## O QUE SE PEDE
A – Traduza para o inglês esta frase do texto sobre próteses e órteses: "Próteses são dispositivos usados para substituir total ou parcialmente um membro, órgão ou tecido."
B – Dê sequência ao texto sobre as denúncias na compra de marca-passos, começando logo após a última frase apresentada.

## TRECHO FORNECIDO
● ● ● ● ●

Presidente do Sindicato dos Médicos do DF, Gutemberg Fialho disse que, se as denúncias forem comprovadas, os médicos devem ser punidos severamente. “Essa prática de indicar procedimentos desnecessários e superfaturados expõe pacientes a risco e aumenta os custos de operação. Isso é ruim quando acontece no sistema público e também é quando ocorre no sistema privado, na medicina suplementar, pois o usuário acaba pagando um preço elevado.”
Próteses e órteses
Próteses são dispositivos usados para substituir total ou parcialmente um membro, órgão ou tecido. Órteses são utilizadas para auxiliar as funções de um membro, órgão ou tecido do corpo. De uso temporário ou permanente, as órteses evitam deformidades ou o avanço de uma deficiência médica. Um marca-passo, por exemplo, é considerado uma órtese implantada.
O processo de compra de marca-passos faz parte da série de denúncias apresentadas pela presidente do sindicato dos servidores na Saúde (SindSaúde), Marli Rodrigues, sobre um suposto esquema de desvio de verba na área.
Em um trecho do material encaminhado por Marli ao Ministério Público, ela relata ter recebido a informação de que o atual subsecretário de Infraestrutura e Logística, Marcello Nóbrega, rasgou uma nota de empenho (espécie de garantia de pagamento) sobre a aquisição do material.

● ● ● ● ●

## ENTRADAS FORNECIDAS
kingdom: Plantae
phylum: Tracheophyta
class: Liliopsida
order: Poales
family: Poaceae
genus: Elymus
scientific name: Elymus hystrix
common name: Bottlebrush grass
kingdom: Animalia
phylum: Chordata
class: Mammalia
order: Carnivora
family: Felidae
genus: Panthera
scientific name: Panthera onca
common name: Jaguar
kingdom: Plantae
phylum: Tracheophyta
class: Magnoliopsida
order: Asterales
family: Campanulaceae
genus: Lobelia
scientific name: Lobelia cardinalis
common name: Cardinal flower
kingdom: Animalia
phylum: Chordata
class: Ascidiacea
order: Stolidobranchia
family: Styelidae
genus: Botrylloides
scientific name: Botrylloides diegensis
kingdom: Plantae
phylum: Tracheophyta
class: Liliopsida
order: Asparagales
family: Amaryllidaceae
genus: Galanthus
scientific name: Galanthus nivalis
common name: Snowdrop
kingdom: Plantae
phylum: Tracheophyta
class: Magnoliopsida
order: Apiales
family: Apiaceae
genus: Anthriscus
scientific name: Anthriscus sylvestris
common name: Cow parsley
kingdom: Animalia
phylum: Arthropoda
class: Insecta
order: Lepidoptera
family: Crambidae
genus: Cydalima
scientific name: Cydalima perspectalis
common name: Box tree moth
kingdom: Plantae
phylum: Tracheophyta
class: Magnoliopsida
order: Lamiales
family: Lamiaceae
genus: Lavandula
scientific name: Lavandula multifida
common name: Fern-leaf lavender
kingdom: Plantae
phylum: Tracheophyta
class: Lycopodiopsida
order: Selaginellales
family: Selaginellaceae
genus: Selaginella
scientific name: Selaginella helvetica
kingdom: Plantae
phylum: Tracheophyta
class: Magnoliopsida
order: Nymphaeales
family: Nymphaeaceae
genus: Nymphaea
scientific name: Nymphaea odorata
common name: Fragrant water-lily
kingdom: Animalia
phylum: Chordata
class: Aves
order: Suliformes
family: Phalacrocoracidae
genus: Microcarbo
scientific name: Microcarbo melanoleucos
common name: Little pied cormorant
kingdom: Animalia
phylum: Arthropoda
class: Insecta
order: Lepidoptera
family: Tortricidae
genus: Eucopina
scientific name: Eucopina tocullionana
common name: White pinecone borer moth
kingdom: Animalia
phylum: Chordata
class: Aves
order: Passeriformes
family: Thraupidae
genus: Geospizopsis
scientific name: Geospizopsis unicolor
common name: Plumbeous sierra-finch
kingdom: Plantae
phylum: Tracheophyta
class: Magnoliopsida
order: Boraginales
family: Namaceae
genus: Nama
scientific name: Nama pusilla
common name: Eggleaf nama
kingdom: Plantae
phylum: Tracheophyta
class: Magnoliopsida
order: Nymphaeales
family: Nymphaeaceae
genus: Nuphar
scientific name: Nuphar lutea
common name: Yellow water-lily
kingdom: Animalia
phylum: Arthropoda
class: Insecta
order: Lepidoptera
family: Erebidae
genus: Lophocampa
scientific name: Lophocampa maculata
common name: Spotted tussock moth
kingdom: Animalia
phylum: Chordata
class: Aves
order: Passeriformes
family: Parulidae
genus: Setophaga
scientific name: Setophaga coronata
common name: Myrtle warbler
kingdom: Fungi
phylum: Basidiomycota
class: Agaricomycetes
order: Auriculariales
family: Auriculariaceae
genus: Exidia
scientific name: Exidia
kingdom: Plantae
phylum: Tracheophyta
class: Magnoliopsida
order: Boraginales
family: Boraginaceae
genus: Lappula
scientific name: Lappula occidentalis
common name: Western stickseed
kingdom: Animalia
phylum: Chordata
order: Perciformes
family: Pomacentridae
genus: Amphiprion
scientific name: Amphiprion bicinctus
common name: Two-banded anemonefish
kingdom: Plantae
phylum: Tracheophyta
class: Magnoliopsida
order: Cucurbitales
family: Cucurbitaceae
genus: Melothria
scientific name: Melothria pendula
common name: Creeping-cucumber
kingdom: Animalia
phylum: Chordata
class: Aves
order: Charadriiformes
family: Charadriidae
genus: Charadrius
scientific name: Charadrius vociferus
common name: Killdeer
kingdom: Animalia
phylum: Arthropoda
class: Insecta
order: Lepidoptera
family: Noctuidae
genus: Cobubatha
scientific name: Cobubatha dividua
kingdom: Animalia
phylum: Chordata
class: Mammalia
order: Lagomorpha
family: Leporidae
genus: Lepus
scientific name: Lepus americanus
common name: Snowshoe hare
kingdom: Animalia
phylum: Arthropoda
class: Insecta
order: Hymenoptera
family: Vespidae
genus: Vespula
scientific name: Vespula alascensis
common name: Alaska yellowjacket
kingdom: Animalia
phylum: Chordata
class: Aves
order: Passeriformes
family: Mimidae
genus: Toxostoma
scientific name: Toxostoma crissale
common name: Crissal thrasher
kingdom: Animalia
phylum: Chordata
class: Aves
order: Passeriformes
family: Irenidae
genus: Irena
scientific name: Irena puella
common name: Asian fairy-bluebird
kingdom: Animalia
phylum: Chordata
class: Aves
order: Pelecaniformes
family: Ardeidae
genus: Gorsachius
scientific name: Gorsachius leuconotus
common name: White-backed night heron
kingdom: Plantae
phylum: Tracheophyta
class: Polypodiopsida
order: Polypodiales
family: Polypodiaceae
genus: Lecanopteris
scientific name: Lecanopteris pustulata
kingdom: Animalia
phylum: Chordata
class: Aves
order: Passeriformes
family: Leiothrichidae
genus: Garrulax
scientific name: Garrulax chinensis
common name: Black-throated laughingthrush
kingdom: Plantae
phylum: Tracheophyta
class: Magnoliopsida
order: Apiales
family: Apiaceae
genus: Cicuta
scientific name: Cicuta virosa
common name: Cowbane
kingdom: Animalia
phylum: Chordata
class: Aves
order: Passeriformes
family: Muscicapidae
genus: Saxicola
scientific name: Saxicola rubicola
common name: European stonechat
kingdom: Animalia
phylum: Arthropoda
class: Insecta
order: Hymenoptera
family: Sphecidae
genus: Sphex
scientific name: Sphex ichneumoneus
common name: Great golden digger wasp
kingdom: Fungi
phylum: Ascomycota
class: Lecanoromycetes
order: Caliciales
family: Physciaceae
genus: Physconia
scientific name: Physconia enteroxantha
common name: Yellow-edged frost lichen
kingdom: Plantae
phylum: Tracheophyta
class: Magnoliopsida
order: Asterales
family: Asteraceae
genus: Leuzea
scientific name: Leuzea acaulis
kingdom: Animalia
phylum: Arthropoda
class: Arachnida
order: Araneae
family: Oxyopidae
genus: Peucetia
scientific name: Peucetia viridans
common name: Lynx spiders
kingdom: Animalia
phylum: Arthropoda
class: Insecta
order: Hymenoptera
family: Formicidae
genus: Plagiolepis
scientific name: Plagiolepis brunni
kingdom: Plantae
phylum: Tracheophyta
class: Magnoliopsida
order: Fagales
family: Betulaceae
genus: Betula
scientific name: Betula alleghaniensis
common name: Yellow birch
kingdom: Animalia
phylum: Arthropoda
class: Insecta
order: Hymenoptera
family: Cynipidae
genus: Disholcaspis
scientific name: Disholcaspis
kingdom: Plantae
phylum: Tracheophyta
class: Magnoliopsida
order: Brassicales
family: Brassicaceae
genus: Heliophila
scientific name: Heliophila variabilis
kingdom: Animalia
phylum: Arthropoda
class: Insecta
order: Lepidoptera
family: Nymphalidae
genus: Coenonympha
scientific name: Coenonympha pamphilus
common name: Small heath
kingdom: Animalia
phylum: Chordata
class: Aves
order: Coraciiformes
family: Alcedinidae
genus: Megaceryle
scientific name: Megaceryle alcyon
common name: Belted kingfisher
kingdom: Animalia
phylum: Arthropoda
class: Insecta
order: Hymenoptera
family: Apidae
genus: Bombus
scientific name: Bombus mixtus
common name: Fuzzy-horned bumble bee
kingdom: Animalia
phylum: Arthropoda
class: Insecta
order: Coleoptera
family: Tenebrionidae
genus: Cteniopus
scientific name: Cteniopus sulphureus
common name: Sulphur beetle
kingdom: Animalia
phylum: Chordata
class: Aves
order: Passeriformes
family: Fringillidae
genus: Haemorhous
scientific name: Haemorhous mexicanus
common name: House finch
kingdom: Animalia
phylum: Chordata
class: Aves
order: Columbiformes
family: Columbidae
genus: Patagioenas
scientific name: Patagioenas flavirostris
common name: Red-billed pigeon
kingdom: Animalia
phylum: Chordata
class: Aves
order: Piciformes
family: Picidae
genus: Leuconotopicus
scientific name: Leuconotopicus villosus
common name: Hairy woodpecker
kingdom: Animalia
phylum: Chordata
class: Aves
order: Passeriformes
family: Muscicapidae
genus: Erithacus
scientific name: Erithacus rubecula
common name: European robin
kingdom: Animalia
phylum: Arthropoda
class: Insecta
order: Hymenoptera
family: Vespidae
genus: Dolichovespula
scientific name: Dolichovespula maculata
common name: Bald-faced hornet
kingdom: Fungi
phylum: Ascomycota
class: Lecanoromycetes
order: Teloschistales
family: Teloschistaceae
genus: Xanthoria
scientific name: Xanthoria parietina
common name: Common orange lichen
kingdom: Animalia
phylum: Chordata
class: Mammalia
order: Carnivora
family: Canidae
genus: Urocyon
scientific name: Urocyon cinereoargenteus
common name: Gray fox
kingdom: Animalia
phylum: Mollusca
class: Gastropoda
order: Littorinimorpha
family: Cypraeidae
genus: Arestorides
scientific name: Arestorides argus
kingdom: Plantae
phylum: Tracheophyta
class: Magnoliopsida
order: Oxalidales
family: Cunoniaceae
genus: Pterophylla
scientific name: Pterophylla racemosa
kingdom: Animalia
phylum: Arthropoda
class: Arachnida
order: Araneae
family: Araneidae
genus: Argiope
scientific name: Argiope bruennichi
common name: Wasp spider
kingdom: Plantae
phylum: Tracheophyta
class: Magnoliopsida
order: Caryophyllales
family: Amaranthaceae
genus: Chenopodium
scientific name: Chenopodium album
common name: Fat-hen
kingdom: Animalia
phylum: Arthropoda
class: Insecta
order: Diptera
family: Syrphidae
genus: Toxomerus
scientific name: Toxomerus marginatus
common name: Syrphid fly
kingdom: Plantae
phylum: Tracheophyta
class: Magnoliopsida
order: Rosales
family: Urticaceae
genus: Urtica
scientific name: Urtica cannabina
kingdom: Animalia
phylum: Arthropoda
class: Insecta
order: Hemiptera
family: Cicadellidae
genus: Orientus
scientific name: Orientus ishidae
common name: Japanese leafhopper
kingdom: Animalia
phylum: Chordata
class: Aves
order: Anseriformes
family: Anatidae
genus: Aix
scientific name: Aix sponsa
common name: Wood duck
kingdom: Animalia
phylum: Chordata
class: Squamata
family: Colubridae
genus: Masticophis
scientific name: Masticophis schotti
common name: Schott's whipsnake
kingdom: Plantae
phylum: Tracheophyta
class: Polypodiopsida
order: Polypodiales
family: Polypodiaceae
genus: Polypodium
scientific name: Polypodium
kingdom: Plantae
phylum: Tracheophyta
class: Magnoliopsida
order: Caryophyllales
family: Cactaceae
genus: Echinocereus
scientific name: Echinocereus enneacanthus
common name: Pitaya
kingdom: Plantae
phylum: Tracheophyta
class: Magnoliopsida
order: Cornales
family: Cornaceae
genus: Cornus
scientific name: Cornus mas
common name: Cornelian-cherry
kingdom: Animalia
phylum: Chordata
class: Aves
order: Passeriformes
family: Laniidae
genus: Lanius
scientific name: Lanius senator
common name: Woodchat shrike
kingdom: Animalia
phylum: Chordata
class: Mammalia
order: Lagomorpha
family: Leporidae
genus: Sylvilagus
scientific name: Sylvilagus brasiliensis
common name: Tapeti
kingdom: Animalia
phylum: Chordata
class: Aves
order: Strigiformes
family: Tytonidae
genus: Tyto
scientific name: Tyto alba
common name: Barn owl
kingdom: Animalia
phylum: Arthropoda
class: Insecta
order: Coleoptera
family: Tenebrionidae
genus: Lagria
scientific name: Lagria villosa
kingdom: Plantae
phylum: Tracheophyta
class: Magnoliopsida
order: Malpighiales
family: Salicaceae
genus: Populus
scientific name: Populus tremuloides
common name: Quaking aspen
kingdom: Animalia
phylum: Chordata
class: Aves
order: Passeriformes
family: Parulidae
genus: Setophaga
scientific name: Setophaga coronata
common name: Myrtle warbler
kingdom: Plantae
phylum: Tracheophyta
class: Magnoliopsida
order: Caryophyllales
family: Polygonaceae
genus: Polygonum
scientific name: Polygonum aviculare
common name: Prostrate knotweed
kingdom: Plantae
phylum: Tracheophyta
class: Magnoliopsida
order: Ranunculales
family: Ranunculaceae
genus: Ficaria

● ● ● ● ●

## RESPOSTAS
A – Prostheses are devices used to fully or partially replace a limb, organ, or tissue.

B –
O gesto ocorreu porque “o resultado da concorrência não teria agradado aos grupos políticos que gerenciam a área”. Em depoimento à CPI da Saúde, Nóbrega negou as acusações.
CPI da Saúde
O hospital Home é uma das prestadoras de serviços de UTI beneficiadas por emendas parlamentares suspeitas de terem sido liberadas em troca de pagamento de propina a deputados distritais. Ao todo, foram destinados R$ 5 milhões para a empresa no começo deste ano. A forma com que a Home e as outras empresas foram beneficiadas é investigada pelo Ministério Público, a Polícia Civil e a CPI da Saúde.
O GDF também liberou verba de emendas para os hospitais Santa Marta (R$ 11 milhões), Intensicare (R$ 5 milhões), Instituto de Cardiologia do Distrito Federal (R$ 4,5 milhões), São Mateus (R$ 2,5 milhões) e São Francisco (R$ 2 milhões).
Desde 2009, a Home recebeu R$ 50,75 milhões em contratos públicos. Ao todo, foram R$ 44 milhões da Secretaria de Saúde, R$ 5,25 milhões do Fundo de Assistência à Saúde da Câmara Legislativa e R$ 1,44 milhão do Fundo de Saúde do Corpo de Bombeiros.
Esquema nacional
A fraude envolvendo órteses e próteses nacionalmente foi denunciada pelo Fantástico, da TV Globo. O assunto virou tema de uma CPI na Câmara dos Deputados. Em janeiro do ano passado, o programa mostrou que médicos indicavam cirurgias e o uso de próteses a pacientes mesmo quando não era necessário. Em troca, recebiam comissões de até R$ 100 mil das empresas fornecedoras.
“Na maior parte das vezes, os dispositivos médicos implantados são usados em situação de urgência e emergência. Muitas vezes o paciente não tem condição de avaliar o melhor caminho”, disse o então ministro da Saúde, Arthur Chioro, em julho de 2015.
Um grupo de trabalho criado pelo ministério apurou que o mercado de produtos médicos movimentou 19,7 bilhões em 2014. Desse total, R$ 4 bilhões são relativos aos chamados dispositivos médicos implantados, que englobam órteses e próteses. A venda desses aparelhos aumentou 249% entre 2007 e 2014.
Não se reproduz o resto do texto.